Дмитрий Бураго: Начиная нашу беседу с исследователем и поэтом Михаилом Юрьевичем Богатырёвым, хочу задать такой вопрос: так было ли слово в начале?
Михаил Богатырёв: Неожиданный вопрос. По большому счету, наверное, всякий поэт, независимо от того, какие он цели преследует, даже если и пишет на заказ, всегда надеется на то, что его изъяснение будет онтологизировано. Впрочем, возможно, я идеализирую ситуацию, потому что есть поэты, которые пишут исключительно на злобу дня, так сказать, ad hoc.
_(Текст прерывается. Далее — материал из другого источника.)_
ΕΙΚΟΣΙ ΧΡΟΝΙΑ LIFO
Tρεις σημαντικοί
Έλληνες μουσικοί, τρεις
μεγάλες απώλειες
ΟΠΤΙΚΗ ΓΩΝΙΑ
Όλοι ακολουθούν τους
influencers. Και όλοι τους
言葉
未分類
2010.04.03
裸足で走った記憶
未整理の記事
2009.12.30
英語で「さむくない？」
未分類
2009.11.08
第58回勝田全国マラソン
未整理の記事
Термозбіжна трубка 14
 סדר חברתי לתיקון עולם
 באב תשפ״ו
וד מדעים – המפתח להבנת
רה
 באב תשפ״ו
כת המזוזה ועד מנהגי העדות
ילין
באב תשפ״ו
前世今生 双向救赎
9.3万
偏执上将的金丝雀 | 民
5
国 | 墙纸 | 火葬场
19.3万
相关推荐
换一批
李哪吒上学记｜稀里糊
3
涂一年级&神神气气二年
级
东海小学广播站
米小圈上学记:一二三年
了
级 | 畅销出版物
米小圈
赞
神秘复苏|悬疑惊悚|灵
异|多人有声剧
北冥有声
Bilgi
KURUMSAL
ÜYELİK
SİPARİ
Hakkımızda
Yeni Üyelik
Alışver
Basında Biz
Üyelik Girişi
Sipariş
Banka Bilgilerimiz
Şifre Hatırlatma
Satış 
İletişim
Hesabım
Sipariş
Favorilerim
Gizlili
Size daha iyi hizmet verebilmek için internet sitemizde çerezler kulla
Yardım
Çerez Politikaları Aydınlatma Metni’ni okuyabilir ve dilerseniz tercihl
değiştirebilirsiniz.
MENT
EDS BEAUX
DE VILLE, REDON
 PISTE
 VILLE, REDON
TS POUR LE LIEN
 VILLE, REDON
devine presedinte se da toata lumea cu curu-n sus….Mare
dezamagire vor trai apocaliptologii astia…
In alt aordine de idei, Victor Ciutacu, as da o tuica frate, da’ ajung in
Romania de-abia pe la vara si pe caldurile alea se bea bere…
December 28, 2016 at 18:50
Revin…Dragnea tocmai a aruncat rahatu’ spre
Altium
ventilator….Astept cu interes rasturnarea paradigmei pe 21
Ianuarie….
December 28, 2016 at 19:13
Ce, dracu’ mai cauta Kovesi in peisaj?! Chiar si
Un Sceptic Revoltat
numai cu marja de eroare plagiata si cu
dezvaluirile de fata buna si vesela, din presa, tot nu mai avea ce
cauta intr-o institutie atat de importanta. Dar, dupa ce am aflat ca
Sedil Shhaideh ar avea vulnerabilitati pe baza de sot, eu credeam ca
Это уже совсем другая стезя или, если угодно, «прикладная словесность», к которой вопрос о слове в Начале применить невозможно. «В начале было слово» – тут целый шлейф ассоциаций возникает, и у меня инстинктивно возникает желание сосредоточиться не столько на поэзии, сколько на сочетании лингвистики и религиозно-философской традиции.
Д. Б.: А какова роль цифры в сегодняшнем мире и в соотношении со словом? Благодаря цифре, всему этому цифровому миру, облаку, не знаю, как это назвать, мы с вами сегодня общаемся. Цифрой измеряется почти все, вплоть до произведений искусства, которые все больше тяготеют именно к цифровым знаменателям. Не поглощает ли цифра не только слово, но и память?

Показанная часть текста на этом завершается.